What you need to do: Take the records below and write them out again exactly.

··· Data to use

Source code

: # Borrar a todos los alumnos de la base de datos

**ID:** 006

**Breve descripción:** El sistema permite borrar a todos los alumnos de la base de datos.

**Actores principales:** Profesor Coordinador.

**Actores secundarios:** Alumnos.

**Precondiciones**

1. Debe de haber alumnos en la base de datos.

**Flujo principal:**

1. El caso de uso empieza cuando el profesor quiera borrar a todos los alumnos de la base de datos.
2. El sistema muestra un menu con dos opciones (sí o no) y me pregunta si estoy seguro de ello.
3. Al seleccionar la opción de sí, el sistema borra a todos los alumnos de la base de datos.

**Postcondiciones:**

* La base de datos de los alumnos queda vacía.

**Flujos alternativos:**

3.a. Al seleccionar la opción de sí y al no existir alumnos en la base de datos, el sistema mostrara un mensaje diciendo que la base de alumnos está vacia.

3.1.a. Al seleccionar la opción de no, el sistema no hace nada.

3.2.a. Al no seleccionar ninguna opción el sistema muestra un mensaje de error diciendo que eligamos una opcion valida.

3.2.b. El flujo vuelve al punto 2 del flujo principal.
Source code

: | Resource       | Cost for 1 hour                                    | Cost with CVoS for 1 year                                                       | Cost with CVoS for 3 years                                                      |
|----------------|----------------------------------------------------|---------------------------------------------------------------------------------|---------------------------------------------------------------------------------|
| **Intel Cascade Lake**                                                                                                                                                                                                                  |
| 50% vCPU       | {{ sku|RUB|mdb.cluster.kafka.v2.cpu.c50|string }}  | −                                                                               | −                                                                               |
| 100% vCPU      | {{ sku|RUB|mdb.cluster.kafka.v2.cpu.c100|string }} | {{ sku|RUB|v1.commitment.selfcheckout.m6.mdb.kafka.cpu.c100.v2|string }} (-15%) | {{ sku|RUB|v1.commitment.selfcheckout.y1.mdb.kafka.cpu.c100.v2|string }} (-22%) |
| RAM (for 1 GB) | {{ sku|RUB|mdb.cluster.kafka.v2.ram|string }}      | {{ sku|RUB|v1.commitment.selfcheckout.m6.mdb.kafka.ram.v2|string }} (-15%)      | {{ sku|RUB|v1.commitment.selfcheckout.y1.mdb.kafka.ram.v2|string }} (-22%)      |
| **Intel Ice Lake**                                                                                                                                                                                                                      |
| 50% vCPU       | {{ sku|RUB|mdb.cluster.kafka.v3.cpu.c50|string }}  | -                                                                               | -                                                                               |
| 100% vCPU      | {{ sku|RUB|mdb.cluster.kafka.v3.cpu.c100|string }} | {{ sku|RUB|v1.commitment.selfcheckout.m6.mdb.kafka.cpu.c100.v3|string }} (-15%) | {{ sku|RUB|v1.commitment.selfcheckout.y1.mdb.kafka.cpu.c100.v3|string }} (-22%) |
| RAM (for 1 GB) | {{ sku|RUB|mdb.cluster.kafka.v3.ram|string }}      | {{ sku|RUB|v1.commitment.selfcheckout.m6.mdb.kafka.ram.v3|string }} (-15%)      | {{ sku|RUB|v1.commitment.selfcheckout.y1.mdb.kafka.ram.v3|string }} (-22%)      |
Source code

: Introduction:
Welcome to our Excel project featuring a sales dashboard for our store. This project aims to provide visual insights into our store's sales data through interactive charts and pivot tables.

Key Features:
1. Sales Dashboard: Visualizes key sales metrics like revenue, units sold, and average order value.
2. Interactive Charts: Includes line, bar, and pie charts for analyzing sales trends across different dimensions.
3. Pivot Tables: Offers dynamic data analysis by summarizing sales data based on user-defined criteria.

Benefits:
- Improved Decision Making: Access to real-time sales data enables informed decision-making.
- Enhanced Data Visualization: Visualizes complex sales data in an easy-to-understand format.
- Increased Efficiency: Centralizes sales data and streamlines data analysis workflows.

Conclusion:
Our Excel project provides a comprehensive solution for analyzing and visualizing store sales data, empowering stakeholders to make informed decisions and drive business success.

······

Result of the exercise:
Source code

: # Borrar a todos los alumnos de la base de datos

**ID:** 006

**Breve descripción:** El sistema permite borrar a todos los alumnos de la base de datos.

**Actores principales:** Profesor Coordinador.

**Actores secundarios:** Alumnos.

**Precondiciones**

1. Debe de haber alumnos en la base de datos.

**Flujo principal:**

1. El caso de uso empieza cuando el profesor quiera borrar a todos los alumnos de la base de datos.
2. El sistema muestra un menu con dos opciones (sí o no) y me pregunta si estoy seguro de ello.
3. Al seleccionar la opción de sí, el sistema borra a todos los alumnos de la base de datos.

**Postcondiciones:**

* La base de datos de los alumnos queda vacía.

**Flujos alternativos:**

3.a. Al seleccionar la opción de sí y al no existir alumnos en la base de datos, el sistema mostrara un mensaje diciendo que la base de alumnos está vacia.

3.1.a. Al seleccionar la opción de no, el sistema no hace nada.

3.2.a. Al no seleccionar ninguna opción el sistema muestra un mensaje de error diciendo que eligamos una opcion valida.

3.2.b. El flujo vuelve al punto 2 del flujo principal.
Source code

: | Resource       | Cost for 1 hour                                    | Cost with CVoS for 1 year                                                       | Cost with CVoS for 3 years                                                      |
|----------------|----------------------------------------------------|---------------------------------------------------------------------------------|---------------------------------------------------------------------------------|
| **Intel Cascade Lake**                                                                                                                                                                                                                  |
| 50% vCPU       | {{ sku|RUB|mdb.cluster.kafka.v2.cpu.c50|string }}  | −                                                                               | −                                                                               |
| 100% vCPU      | {{ sku|RUB|mdb.cluster.kafka.v2.cpu.c100|string }} | {{ sku|RUB|v1.commitment.selfcheckout.m6.mdb.kafka.cpu.c100.v2|string }} (-15%) | {{ sku|RUB|v1.commitment.selfcheckout.y1.mdb.kafka.cpu.c100.v2|string }} (-22%) |
| RAM (for 1 GB) | {{ sku|RUB|mdb.cluster.kafka.v2.ram|string }}      | {{ sku|RUB|v1.commitment.selfcheckout.m6.mdb.kafka.ram.v2|string }} (-15%)      | {{ sku|RUB|v1.commitment.selfcheckout.y1.mdb.kafka.ram.v2|string }} (-22%)      |
| **Intel Ice Lake**                                                                                                                                                                                                                      |
| 50% vCPU       | {{ sku|RUB|mdb.cluster.kafka.v3.cpu.c50|string }}  | -                                                                               | -                                                                               |
| 100% vCPU      | {{ sku|RUB|mdb.cluster.kafka.v3.cpu.c100|string }} | {{ sku|RUB|v1.commitment.selfcheckout.m6.mdb.kafka.cpu.c100.v3|string }} (-15%) | {{ sku|RUB|v1.commitment.selfcheckout.y1.mdb.kafka.cpu.c100.v3|string }} (-22%) |
| RAM (for 1 GB) | {{ sku|RUB|mdb.cluster.kafka.v3.ram|string }}      | {{ sku|RUB|v1.commitment.selfcheckout.m6.mdb.kafka.ram.v3|string }} (-15%)      | {{ sku|RUB|v1.commitment.selfcheckout.y1.mdb.kafka.ram.v3|string }} (-22%)      |
Source code

: Introduction:
Welcome to our Excel project featuring a sales dashboard for our store. This project aims to provide visual insights into our store's sales data through interactive charts and pivot tables.

Key Features:
1. Sales Dashboard: Visualizes key sales metrics like revenue, units sold, and average order value.
2. Interactive Charts: Includes line, bar, and pie charts for analyzing sales trends across different dimensions.
3. Pivot Tables: Offers dynamic data analysis by summarizing sales data based on user-defined criteria.

Benefits:
- Improved Decision Making: Access to real-time sales data enables informed decision-making.
- Enhanced Data Visualization: Visualizes complex sales data in an easy-to-understand format.
- Increased Efficiency: Centralizes sales data and streamlines data analysis workflows.

Conclusion:
Our Excel project provides a comprehensive solution for analyzing and visualizing store sales data, empowering stakeholders to make informed decisions and drive business success.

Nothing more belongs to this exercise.